The Basel Committee's prudential standard for cryptoasset exposures (SCO60) assigns Bitcoin a 1,250% risk weight under Group 2b, the most punitive classification in the entire capital framework. This treatment is a category error. It applies a tool designed for opaque, unrateable securitization tranches to a transparent, globally traded, zero-counterparty-risk asset whose risks (volatility, liquidity, operational) are measurable, hedgeable, and already addressable through existing Basel market-risk and operational-risk frameworks.

The 1,250% weight, in effect, serves less as an objective assessment of risk, but as a normative judgment against Bitcoin laundered through the language of prudential regulation.

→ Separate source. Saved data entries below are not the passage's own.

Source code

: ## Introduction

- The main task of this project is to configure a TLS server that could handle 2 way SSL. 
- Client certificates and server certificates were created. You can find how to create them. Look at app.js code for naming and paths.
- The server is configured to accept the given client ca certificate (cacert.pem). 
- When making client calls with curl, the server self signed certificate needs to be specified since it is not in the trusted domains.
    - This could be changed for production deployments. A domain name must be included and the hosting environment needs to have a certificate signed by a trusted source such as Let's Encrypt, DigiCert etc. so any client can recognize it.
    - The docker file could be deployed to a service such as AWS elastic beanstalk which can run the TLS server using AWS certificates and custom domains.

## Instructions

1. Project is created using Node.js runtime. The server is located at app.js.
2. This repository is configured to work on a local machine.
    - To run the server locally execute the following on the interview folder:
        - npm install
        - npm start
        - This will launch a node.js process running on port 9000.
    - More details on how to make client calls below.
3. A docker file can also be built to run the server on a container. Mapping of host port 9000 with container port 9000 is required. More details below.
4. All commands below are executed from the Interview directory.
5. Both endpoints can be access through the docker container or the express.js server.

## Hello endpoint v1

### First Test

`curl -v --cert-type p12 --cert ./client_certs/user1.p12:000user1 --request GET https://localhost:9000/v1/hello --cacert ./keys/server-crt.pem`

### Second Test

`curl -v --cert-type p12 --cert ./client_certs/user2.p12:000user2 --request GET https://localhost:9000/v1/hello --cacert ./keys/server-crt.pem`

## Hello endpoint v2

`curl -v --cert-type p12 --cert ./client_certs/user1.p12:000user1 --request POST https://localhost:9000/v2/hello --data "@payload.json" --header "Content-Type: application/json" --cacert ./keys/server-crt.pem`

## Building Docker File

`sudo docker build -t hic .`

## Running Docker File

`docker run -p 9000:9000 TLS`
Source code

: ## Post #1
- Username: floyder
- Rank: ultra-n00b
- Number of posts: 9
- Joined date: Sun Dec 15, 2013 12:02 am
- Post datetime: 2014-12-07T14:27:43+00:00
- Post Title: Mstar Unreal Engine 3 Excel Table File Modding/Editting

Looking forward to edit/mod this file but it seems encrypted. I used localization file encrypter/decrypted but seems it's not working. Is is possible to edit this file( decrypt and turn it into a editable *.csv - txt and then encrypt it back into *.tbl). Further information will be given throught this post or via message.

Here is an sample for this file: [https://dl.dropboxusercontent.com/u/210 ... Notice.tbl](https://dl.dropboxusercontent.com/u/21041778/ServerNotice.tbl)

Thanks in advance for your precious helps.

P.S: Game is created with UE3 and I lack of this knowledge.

A 1,250% risk weight, multiplied by the 8% minimum capital ratio, produces a capital requirement equal to 100% of the exposure: dollar for dollar. With buffers and internal targets, the effective requirement exceeds the exposure. A bank holding $100 million in Bitcoin must allocate $100 million or more in capital against a position that generates no yield. Under any reasonable hurdle rate, this is functionally equivalent to a capital deduction: the business case for regulated-bank Bitcoin intermediation is dramatically harmed, if not eliminated entirely.

When the capital framework makes bank intermediation uneconomic, Bitcoin services suffer. American capital markets are renowned worldwide for the depth, sophistication, and regulatory credibility of their financial services. Yet those services are artificially constrained from extending to an asset class that now supports over 150 companies holding over 1.1 million bitcoin worth $78 billion in corporate Bitcoin treasury holdings, hundreds of billions in annual trading volume, and a mature derivatives complex. The result is a widening gap between the demand for regulated Bitcoin services and the banking system's ability to supply them.

We recommend three tiers of reform:

Immediate — clarify that pure agency custody is capitalized under the operational risk framework and provide a supervisory pathway for limited Bitcoin intermediation.

Medium-term — replace the fixed 1,250% default with a conservative FRTB-based market-risk approach plus operational-risk add-ons, and substitute graduated concentration limits for the binary 2% cliff.

Long-term — create a "non-issuer digital commodity" category with capital determined by measurable risk dimensions rather than technology labels.